We know from our Criminal Records Support Service, which supports both individuals and employers, that the current criminal records disclosure system is overly complex, difficult to navigate and often arbitrary. This has a detrimental impact on individuals trying to move on in their life and find a job, get into education or get into accommodation. And it also impacts on employers who we know when faced with such a complex system can opt for a risk averse approach and not employ people with criminal records. Together this has a significant impact on the chances of people getting into work and moving away from crime.
Whilst we welcome the changes and direction of travel, we have long called for a fundamental review of the criminal records disclosure system as a whole to rectify the existing complexity and anomalies.
Specific areas we believe also need addressing in this Bill are:
- Motoring Convictions – where an endorsement is received at court there is an automatic disclosure period of five years, which is completely disproportionate to other disclosure periods. We believe this automatic period should be removed for employment purposes and brought in line with the relevant disclosure period for the sentence, as with other disclosure periods.

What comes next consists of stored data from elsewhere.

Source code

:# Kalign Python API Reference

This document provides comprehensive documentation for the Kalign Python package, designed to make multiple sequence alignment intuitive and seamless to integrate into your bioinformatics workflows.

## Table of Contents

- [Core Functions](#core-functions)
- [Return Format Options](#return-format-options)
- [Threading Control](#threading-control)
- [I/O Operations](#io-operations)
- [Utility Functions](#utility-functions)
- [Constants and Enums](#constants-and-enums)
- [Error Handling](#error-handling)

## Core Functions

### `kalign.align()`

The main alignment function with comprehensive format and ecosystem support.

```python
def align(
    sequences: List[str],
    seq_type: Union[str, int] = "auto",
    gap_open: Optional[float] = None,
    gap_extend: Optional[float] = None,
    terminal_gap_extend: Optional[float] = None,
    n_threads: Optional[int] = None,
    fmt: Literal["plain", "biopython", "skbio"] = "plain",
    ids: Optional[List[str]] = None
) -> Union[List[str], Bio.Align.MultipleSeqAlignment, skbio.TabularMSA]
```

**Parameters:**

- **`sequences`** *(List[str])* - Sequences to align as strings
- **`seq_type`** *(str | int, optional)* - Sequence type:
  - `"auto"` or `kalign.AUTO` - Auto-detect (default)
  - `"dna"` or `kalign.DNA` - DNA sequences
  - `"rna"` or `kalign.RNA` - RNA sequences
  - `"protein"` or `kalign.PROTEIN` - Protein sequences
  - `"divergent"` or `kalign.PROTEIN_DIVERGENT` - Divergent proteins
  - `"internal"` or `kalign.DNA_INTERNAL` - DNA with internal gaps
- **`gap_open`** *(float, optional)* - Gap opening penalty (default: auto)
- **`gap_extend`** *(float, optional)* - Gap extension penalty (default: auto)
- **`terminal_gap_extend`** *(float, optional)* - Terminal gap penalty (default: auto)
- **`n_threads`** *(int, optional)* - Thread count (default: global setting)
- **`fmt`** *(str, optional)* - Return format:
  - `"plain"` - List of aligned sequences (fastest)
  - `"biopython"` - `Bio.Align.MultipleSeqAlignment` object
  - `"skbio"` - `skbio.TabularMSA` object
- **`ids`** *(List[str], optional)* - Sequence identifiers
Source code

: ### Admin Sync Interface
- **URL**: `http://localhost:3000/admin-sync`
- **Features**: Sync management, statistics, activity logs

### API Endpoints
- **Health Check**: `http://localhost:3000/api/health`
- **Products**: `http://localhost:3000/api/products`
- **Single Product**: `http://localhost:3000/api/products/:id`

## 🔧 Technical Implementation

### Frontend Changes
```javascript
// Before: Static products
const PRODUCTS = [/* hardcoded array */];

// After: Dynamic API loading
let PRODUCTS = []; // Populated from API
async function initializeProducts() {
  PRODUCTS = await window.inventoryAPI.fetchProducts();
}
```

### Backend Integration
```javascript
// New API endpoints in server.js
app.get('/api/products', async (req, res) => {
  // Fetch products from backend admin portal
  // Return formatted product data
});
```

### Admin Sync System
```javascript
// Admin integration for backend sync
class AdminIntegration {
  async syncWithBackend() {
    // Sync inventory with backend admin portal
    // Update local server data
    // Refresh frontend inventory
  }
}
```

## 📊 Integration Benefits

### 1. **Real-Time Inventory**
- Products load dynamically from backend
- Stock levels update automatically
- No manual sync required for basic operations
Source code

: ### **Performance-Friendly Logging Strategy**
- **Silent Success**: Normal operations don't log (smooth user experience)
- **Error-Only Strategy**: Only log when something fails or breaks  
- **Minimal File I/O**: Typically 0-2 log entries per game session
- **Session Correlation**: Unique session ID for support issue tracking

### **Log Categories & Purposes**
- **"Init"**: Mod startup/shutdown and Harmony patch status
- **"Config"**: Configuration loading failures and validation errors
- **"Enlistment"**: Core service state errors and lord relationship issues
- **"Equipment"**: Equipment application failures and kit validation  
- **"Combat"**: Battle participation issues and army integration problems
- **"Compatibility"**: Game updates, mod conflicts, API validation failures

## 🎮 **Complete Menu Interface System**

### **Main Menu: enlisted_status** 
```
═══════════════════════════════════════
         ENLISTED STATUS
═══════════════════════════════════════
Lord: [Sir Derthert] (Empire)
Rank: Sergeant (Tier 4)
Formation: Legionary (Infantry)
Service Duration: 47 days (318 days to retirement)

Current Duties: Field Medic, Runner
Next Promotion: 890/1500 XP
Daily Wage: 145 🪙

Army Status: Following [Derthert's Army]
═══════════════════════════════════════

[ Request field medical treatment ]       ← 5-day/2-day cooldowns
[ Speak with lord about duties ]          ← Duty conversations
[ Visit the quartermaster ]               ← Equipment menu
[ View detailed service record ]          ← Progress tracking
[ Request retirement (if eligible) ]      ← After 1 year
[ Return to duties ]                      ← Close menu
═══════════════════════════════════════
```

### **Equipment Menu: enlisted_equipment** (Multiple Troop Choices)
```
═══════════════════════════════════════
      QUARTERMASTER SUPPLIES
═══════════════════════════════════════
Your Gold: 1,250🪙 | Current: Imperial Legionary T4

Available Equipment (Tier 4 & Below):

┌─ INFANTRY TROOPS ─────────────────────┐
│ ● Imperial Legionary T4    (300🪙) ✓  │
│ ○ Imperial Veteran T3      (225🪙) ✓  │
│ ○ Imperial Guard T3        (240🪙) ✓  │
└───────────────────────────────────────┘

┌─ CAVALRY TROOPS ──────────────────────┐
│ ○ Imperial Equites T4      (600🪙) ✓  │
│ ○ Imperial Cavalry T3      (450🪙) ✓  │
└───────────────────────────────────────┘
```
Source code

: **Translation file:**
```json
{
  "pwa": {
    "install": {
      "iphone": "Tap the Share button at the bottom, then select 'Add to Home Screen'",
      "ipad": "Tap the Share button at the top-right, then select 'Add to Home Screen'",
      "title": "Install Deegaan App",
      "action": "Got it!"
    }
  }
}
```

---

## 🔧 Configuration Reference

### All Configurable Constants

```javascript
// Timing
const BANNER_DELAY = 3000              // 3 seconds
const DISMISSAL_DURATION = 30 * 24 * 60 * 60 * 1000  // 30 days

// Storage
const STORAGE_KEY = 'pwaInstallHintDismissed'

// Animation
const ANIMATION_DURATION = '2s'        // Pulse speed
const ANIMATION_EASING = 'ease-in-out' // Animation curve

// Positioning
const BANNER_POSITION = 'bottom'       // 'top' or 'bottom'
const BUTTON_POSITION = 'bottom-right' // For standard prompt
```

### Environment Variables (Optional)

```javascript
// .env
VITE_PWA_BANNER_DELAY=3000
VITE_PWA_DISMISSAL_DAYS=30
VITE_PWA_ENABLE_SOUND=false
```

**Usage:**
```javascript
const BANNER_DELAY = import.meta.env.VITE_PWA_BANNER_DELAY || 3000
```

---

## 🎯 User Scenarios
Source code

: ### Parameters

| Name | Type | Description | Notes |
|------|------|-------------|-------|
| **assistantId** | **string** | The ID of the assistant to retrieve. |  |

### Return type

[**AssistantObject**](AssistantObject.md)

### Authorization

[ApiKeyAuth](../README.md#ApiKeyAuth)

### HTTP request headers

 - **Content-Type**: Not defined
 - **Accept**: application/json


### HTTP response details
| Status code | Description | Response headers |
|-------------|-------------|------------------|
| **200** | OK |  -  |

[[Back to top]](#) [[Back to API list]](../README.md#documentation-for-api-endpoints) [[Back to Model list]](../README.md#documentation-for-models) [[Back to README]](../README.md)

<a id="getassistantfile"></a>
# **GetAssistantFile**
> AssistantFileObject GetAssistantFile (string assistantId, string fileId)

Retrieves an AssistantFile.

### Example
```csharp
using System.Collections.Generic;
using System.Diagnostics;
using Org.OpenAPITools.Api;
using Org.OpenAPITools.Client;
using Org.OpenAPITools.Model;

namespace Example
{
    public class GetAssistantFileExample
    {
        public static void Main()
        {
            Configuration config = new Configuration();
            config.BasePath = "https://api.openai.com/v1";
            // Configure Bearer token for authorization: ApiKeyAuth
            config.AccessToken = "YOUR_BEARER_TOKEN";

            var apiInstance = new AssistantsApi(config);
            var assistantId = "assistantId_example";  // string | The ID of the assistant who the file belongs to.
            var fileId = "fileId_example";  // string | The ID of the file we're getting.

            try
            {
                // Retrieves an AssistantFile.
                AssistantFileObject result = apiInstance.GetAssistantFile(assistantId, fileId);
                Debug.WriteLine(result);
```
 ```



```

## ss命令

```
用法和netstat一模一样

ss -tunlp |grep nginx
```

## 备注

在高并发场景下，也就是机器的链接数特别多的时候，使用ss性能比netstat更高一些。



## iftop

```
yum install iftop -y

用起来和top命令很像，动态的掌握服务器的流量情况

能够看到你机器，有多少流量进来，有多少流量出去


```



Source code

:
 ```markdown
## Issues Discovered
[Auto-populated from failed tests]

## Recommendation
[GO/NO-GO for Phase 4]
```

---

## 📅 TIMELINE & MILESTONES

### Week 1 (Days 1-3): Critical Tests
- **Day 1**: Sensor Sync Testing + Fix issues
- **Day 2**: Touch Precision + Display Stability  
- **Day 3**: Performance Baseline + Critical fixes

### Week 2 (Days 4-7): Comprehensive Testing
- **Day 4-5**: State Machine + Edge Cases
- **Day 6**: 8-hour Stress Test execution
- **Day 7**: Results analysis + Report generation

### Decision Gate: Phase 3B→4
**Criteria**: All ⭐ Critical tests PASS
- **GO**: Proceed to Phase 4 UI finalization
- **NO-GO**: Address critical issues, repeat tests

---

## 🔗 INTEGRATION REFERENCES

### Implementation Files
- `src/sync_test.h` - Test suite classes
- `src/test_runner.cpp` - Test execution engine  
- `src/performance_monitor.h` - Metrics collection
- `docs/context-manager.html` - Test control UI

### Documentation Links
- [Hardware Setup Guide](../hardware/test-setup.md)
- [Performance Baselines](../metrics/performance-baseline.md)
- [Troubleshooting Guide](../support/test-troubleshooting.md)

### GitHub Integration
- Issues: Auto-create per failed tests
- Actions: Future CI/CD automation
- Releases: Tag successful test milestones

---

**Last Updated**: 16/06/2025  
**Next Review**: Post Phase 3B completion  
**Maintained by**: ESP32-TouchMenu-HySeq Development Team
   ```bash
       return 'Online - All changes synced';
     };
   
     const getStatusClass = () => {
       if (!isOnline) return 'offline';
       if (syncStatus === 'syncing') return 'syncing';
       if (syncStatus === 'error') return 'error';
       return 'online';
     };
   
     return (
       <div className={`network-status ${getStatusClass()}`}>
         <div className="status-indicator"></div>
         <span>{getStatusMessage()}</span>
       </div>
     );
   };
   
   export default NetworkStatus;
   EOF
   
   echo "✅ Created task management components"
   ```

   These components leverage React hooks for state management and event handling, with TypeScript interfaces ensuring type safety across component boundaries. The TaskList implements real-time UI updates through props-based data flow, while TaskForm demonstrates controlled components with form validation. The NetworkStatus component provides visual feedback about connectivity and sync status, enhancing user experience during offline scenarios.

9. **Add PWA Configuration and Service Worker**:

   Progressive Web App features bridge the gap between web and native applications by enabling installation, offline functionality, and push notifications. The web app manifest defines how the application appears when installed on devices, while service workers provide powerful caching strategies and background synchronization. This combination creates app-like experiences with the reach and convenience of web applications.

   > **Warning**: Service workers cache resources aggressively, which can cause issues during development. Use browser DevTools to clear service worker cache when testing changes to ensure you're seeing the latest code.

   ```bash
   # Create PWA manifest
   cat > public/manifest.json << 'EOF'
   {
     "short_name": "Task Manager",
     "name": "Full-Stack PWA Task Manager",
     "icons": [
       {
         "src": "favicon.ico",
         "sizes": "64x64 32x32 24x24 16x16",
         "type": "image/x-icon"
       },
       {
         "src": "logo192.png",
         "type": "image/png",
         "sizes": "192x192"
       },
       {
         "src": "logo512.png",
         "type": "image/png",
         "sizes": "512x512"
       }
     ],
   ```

- Ancillary Orders (such as Restraining Orders, Compensation Orders, Disqualification from Driving etc) – these orders have a disclosure period in addition to that of the sentence imposed but have no automatic end date. This can lead to people having to disclose these indefinitely unless a specific action is taken. We receive many inquiries to our advice service from people who are not aware that they still need to disclose these and in some cases are unable to take the action required and therefore need to disclose the offence indefinitely.
In 2016, Brandon was convicted of a drink driving offence. He was given a fine and a ban ‘until further test’. Due to medical reasons, Brandon is now unable to drive. He is physically unable to re-take his driving test, so his convictions remain unspent for the rest of his life.
He has lost a job and had three offers withdrawn because of his criminal record. We believe that Ancillary Orders and endorsements should be removed from the definition of a sentence under the Rehabilitation of Offenders Act so the disclosure period is determined by the actual sentence.